March 19, 2012 at 12:38 PM ET
Perhaps in the not-too-distant future, teens will be flummoxed when it comes to how to make a phone call. That's because there's more texting going on than ever, while voice calling continues to decline, says a new report from the Pew Research Center’s Internet and American Life Project.
Three-quarters of teens use text messaging, Pew says (it's a little surprising the figure isn't higher), and the "volume of texting among teens has risen from 50 texts a day in 2009 to 60 texts for the median teen text user" in 2011, said Pew in "Teens, Smartphones and Texting," which looks at changes in teens' communication habits over the last five years, with a focus on mobile devices.
Much of this increase occurred among older teens ages 14-17, who went from a median of 60 texts a day to a median of 100 two years later. Boys of all ages also increased their texting volume from a median of 30 texts daily in 2009 to 50 texts in 2011. Black teens showed an increase of a median of 60 texts per day to 80.
Older girls, Pew said, "remain the most enthusiastic texters, with a median of 100 texts a day in 2011, compared with 50 for boys the same age."

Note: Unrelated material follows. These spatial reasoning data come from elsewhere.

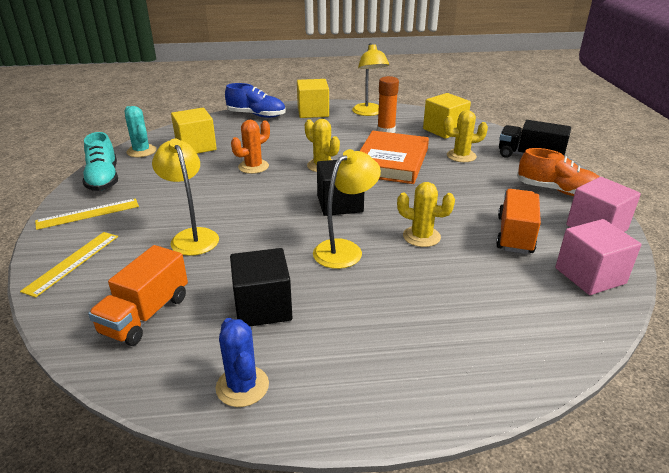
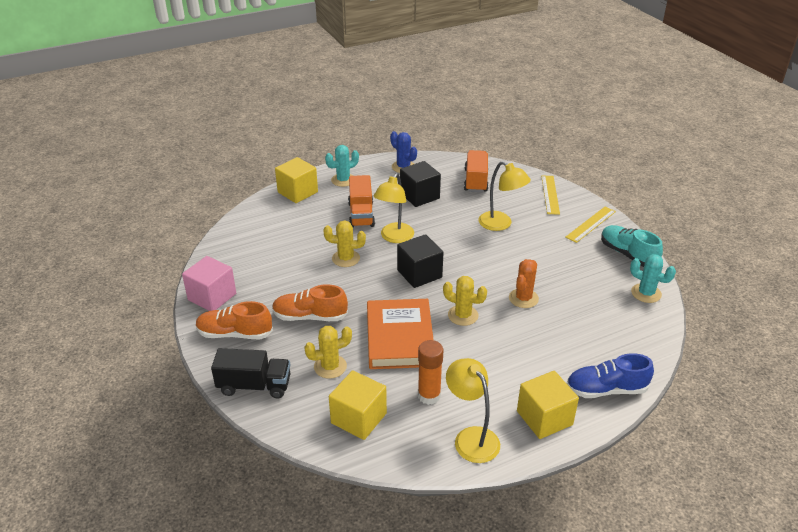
camera: 160 degrees right, 5 degrees up
(196, 147) = (605, 312): yellow cube -> yellow cube (297, 192)
(382, 382) = (343, 180): none -> turquoise cactus
(476, 190) = (310, 316): none -> orange shoe
(515, 235) = (277, 275): orange truck -> orange truck (361, 214)
(590, 276) = (230, 254): pink cube -> none

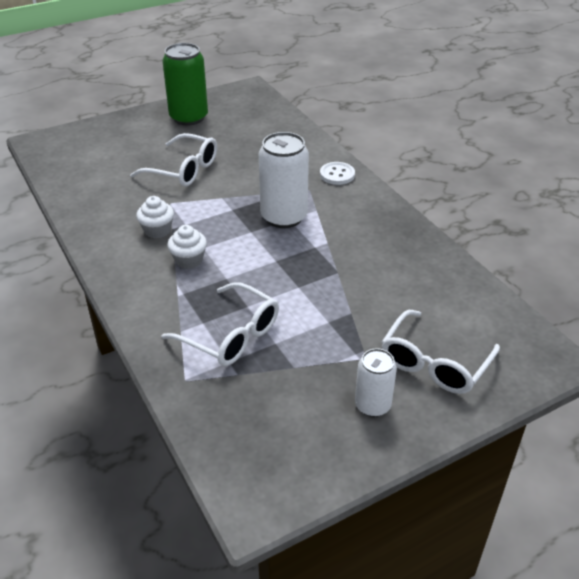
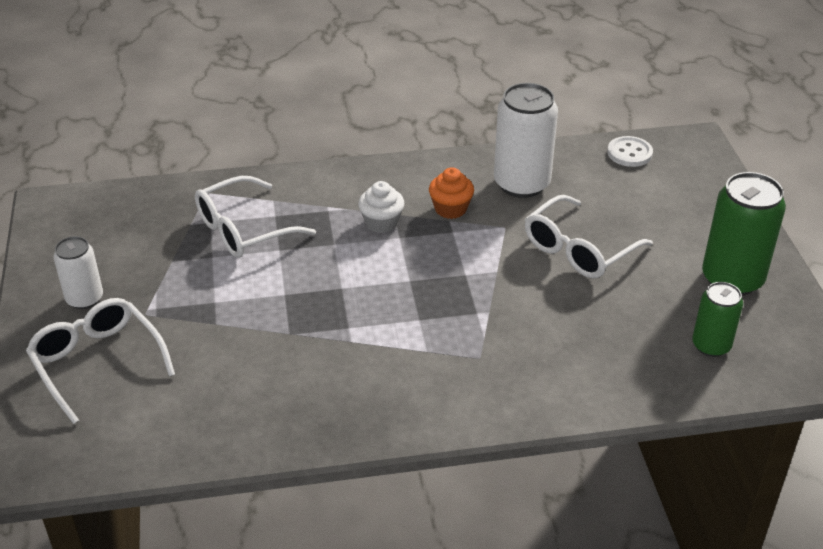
camera: 110 degrees right, 0 degrees up
(157, 230) = (450, 209): white cupcake -> orange cupcake
(251, 119) = (711, 345): none -> green can
(284, 217) = (425, 316): white can -> white can (521, 184)
(337, 174) = (505, 398): white button -> white button (629, 153)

While 63 percent of teens say they exchange text messages every day, only 39 percent actually use their phones for voice calling. Not surprisingly, landline phone use is down as well among teens, just as it is among adults:
- 14 percent of all teens say they talk daily with friends on a landline, down from 30 percent who said so in 2009. Nearly a third (31 percent) of teens say they never talk on a landline with friends (or report that they cannot do so).
- 26 percent of all teens (including those with and without cellphones) say they talk daily with friends on their cellphone, down from 38 percent of teens in 2009.
A growing number of teens have smartphones: 31 percent of those ages 14 to 17, and 23 percent of those ages 12 to 17, Pew said. Among the youngest teens -- ages 12 and 13 -- 8 percent have smartphones, those using, for example, the Android, Apple, Windows or BlackBerry operating systems.
"Mobile devices increasingly dominate teens’ communicative lives," said Amanda Lenhart, Pew senior research specialist, in a press release. "Teens continue to privilege texting while their use of email, instant messaging and even voice calling has moved to the background."
Location-based services, whether through Foursquare or Facebook, that share a mobile user's location with friends, still are little-used. Only 6 percent of teens ages 12 to 17 use location-based services on their cellphones use the services to share their location, Pew said.
That, at least, should provide some comfort to parents -- for now.